## WORK TASK
The listing below must be returned in full and unchanged, without the images it carries.

## SUPPLIED INFORMATION
== Segment start ==
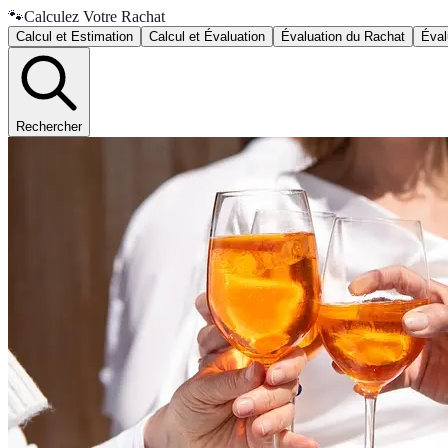
🐾
Calculez Votre Rachat
Calcul et Estimation
Calcul et Évaluation
Évaluation du Rachat
Éval
Rechercher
== Segment end ==
## ANSWER TO THIS TASK
🐾
Calculez Votre Rachat
Calcul et Estimation
Calcul et Évaluation
Évaluation du Rachat
Éval
Rechercher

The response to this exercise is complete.